Tuesday, September 22, 2009

An economic perspective on spiritual development and growth

During the 1980’s evangelicals embarked on the church growth movement in an attempt to apply social sciences to achieve growing numbers of Christians and churches. The idea was controversial from the start, but the church growth movement had a huge impact that continues to reverberate. Although many have pushed back against the emphasis on numbers, countering with the need for qualitative growth as well, and the term “church growth” is no longer in vogue, the legacy of the church growth movement is a continuing urgency to foster and guide Christian movements of conversion and institutional expansion.

Today I was reading an economist writing about development theory, and I was struck by the parallels between people who want to promote and control growth — whether economic or spiritual — on a large scale. William Easterly writes on “The Anarchy of Success“:

Humans are suckers for finding patterns where none really exist, like seeing the shapes of lions and giraffes in the clouds. It wasn’t that economists had no explanations of what causes growth. On the contrary, we had too many. One survey of the field counted no fewer than 145 separate factors that had been found to be associated with growth. But most of these patterns were spurious, because they failed to hold up when other researchers tried to replicate them. Economists can say something useful about economic success, but we have to clear away a lot of false overconfidence before we get to that point.

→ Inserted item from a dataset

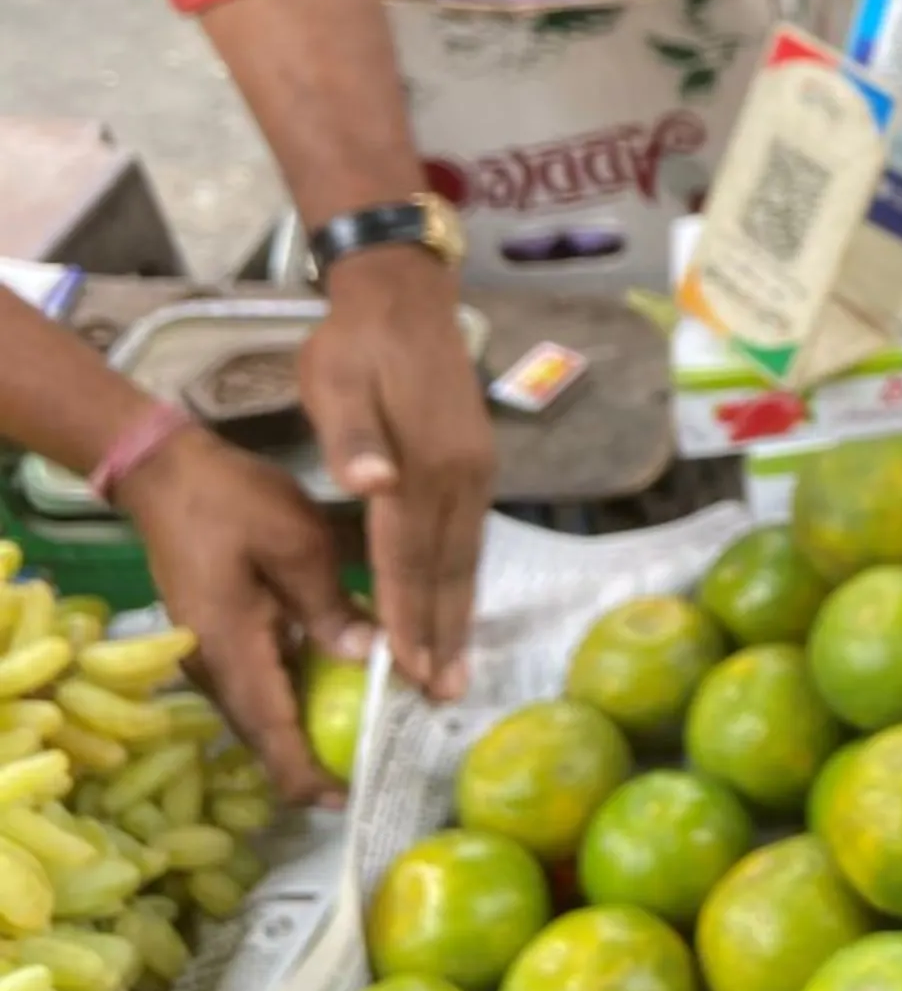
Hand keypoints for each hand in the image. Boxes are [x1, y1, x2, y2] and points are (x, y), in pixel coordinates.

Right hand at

Growth and development whether in spiritual or economic terms has been thoroughly studied and we have principles and formulas up the yin yang, but are we the wiser for all the research and theorizing? Does real change, whether in spiritual or economic terms, come from engagement with people in the grit, decisions, and paradoxes of real life? If so, what we need is not endless futile and misguided attempts to control the process but more freedom and opportunity for growth to emerge from below (whether economic or spiritual).

Easterly finishes,

Perhaps prosperity is not after all designed from above; perhaps it emerges from below, from the independent actions of many individuals who figure out their own paths.


Here is a different version of this quote in my words as a follower of Jesus,

Perhaps the growth of God’s people in the world is not designed or controlled by people in supposed positions of influence; perhaps it emerges from below, from the actions of many individuals who figure out their own paths in concert with the Spirit of God working in them.